Literature DB >> 18978020

SMART 6: recent updates and new developments.

Ivica Letunic¹, Tobias Doerks, Peer Bork.

Abstract

Simple modular architecture research tool (SMART) is an online tool (http://smart.embl.de/) for the identification and annotation of protein domains. It provides a user-friendly platform for the exploration and comparative study of domain architectures in both proteins and genes. The current release of SMART contains manually curated models for 784 protein domains. Recent developments were focused on further data integration and improving user friendliness. The underlying protein database based on completely sequenced genomes was greatly expanded and now includes 630 species, compared to 191 in the previous release. As an initial step towards integrating information on biological pathways into SMART, our domain annotations were extended with data on metabolic pathways and links to several pathways resources. The interaction network view was completely redesigned and is now available for more than 2 million proteins.
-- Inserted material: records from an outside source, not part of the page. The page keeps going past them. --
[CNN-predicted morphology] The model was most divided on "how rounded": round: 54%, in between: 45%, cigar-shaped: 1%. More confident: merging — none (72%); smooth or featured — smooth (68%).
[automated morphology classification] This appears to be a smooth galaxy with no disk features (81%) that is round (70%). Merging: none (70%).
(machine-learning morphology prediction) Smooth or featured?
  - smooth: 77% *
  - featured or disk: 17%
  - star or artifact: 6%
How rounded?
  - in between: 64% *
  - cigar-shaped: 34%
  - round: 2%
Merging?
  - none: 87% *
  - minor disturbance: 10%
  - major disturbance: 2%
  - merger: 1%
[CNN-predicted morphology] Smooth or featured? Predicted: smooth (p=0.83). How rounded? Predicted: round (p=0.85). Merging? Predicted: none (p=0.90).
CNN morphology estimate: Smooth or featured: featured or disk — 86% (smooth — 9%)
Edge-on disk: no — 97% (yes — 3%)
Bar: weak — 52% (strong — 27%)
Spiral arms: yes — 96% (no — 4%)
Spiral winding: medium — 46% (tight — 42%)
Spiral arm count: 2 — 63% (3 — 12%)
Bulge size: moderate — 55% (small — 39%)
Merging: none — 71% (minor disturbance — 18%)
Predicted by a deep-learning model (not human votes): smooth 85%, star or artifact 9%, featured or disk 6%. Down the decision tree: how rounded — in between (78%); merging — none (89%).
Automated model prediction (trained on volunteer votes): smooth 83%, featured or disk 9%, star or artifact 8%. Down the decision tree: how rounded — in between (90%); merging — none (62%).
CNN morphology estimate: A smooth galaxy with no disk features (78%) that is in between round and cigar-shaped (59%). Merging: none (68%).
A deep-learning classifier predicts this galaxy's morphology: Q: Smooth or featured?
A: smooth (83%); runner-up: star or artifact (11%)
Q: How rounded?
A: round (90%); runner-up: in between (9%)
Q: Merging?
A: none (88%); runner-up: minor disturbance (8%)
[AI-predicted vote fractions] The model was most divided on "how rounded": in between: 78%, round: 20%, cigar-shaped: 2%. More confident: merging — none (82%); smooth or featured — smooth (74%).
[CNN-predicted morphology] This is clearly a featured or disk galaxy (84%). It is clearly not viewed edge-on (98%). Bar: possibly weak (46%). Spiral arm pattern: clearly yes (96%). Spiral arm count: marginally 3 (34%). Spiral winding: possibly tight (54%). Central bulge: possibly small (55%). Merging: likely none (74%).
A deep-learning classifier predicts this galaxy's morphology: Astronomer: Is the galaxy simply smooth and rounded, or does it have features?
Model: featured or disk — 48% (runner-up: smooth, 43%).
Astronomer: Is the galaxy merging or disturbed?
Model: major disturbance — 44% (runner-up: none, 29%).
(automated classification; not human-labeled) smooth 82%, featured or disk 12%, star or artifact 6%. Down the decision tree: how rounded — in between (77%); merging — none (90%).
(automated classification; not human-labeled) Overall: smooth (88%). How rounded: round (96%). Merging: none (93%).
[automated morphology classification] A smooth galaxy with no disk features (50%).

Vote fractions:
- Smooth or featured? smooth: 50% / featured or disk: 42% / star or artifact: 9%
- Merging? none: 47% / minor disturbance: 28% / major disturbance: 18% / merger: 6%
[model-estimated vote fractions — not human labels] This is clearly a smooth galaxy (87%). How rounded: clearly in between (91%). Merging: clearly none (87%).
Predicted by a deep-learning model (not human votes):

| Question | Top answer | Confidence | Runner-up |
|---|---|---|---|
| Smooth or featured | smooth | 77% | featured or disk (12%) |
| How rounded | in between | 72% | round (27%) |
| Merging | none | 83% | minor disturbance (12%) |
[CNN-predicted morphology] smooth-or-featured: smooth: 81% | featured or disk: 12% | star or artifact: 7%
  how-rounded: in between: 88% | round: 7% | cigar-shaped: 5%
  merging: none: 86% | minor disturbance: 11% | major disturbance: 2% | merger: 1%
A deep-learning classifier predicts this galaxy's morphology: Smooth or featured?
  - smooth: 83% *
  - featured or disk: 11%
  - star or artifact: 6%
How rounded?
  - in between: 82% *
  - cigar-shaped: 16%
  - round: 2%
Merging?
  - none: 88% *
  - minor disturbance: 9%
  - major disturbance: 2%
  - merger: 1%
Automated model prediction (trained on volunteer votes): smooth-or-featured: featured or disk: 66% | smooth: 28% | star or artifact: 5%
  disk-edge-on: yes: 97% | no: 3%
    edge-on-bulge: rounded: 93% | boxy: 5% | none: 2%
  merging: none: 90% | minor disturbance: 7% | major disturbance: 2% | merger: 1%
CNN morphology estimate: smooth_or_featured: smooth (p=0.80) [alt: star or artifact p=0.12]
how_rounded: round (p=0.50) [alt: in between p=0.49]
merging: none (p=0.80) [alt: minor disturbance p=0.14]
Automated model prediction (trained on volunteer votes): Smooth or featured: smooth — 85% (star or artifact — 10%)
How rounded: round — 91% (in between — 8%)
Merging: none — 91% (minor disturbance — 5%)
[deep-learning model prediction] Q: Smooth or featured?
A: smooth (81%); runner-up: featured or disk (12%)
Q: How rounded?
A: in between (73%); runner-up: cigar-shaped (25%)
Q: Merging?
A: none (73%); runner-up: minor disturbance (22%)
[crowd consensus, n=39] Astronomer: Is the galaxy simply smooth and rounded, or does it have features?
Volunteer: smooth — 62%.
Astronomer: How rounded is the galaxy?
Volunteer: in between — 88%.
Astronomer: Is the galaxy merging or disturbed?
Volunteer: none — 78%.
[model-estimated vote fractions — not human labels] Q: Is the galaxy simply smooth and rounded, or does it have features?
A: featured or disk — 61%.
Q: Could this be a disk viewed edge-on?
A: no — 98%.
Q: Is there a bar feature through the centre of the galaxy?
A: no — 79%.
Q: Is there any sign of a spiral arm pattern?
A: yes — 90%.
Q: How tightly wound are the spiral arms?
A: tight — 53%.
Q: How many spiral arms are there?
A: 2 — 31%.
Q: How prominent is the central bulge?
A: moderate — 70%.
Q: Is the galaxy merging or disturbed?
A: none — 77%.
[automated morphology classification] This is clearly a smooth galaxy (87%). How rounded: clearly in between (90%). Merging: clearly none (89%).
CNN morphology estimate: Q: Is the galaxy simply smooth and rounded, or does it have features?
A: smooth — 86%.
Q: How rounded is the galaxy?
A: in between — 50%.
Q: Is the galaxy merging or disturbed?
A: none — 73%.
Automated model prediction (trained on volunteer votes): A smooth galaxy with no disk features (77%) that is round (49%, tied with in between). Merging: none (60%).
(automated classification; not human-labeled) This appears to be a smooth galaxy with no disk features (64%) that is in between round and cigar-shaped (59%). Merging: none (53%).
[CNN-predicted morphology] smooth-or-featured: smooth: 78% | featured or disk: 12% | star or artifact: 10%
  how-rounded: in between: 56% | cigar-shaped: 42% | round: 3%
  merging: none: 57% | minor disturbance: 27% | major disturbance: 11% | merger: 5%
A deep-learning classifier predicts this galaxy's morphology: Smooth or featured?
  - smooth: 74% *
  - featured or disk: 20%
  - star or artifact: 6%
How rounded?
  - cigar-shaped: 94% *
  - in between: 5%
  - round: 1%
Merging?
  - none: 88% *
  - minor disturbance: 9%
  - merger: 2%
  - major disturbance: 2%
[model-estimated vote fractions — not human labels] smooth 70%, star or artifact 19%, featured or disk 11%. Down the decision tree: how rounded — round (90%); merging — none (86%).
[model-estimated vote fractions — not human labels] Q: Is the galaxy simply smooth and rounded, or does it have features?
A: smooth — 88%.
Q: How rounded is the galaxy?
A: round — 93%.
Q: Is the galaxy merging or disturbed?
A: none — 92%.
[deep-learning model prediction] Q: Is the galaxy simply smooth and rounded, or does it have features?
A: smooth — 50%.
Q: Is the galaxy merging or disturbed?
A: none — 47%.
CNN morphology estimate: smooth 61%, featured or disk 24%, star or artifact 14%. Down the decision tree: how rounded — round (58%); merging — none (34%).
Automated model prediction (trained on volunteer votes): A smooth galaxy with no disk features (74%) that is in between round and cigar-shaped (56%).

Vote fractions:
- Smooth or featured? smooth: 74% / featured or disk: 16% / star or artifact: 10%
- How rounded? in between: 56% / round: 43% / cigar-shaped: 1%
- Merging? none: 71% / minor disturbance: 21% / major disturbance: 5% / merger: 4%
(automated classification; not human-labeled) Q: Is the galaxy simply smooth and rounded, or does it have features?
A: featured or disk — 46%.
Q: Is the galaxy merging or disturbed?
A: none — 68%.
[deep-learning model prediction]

In addition to the standard web access to the database, users can now query SMART using distributed annotation system (DAS) or through a simple object access protocol (SOAP) based web service.

Entities: Chemical Disease Gene Species

Mesh：

Year: 2008 PMID： 18978020 PMCID： PMC2686533 DOI： 10.1093/nar/gkn808

Source DB: PubMed Journal: Nucleic Acids Res ISSN： 0305-1048 Impact factor: 16.971

INTRODUCTION

Protein domain databases remain important annotation and research tools. Simple modular architecture research tool (SMART) is one of the earliest and was originally focused on mobile domains (1). It contains manually curated hidden Markov models for many domains, accessible via a web interface, but the data can also be downloaded. SMART still remains popular and is heavily used by the general scientific community. Here we summarize the major changes and new features that have been introduced since our last report (2).

EXPANDED DOMAIN COVERAGE

Although SMART was not intended to be exhaustive, it continues to expand its domain coverage. The current release introduces 120 new domains, with around 10% being unique to SMART, bringing the total number close to 800. Even though the rate of discovery of novel domains is falling (3,4), annotation of domains is far from being finished as many existing and known domain families have suboptimal definitions due to automatic or semiautomatic methods which are most often used to create them. Reaching a high quality of the underlying alignments requires expertise and a great amount of manual work for proper functional annotation. This is illustrated by the creation of new sequence profiles for a number of characteristic domains for a subfamily of polyketide biosynthesis proteins (PKS I). This protein family synthesizes a highly diverse group of secondary metabolites that cover many biological functions and have considerable medical relevance (5). PKS I multidomain proteins contain several predominantly enzymatic domains, used for example in the synthesis of antibiotics through different repetitive steps. PKS1 usually contain at least an acyltransferase (PKS_AT) domain, a ketoacylsynthase domain (PKS_KS) and an acyl carrier protein (PKS_PP) domain. Additionally ketoreductase (PKS_KR), dehydratase (PKS_DH), enoylreductase (PKS_ER), methyltransferase (PKS_MT) and thioesterase (PKS_TE) domains can be found. As PKS1 are homologous to several enzymes in fatty acid biosynthesis, current profiles are not able to distinguish between the two functionalities. Our new, hand-adjusted multiple sequence alignments and derived hidden Markov models allow, with manually established cut-offs, to selectively identify PKS1 above the background of many related enzymes such as fatty acid synthases. The selection of cut-offs for individual domains was based on a sophisticated tree-building procedure (6).

NEW AND UPDATED PROTEIN DATABASES

Protein database redundancy creates significant difficulties in the protein domain architecture analyses. Users looking at genome wide domain counts often end up with wrong and highly inflated numbers. To remedy this problem, in the previous release of SMART (2), we have introduced a ‘genomic’ analysis mode, which uses only proteins from the completely sequenced genomes. In the initial release, this protein database included 170 genomes, which were available in SWISS-PROT (7) and ENSEMBL (8). With the new release of SMART, we have greatly expanded this database and it now contains proteins from 630 completely sequenced genomes (55 Eukaryota, 46 Archaea and 529 Bacteria). In addition to the expanded genomic mode protein database, SMART uses a new procedure to create the default nonredundant protein database that is used in the ‘normal’ analysis mode. The main source of protein sequences is Uniprot (9), complemented with the full set of stable genomes from ENSEMBL. To reduce the high redundancy that is inherently present in these databases, we have implemented a per-species protein clustering procedure. All the proteins are initially separated into species-specific databases. Each of these databases is clustered separately using the CD-HIT algorithm (10) with a 96% identity cutoff. Longest members of each cluster are used as ‘representatives’, and are the only proteins included in the database, together with non-clustered ones. This procedure significantly improves the results of all domain architecture queries and brings the domain counts to lower levels, comparable to the genomic mode database.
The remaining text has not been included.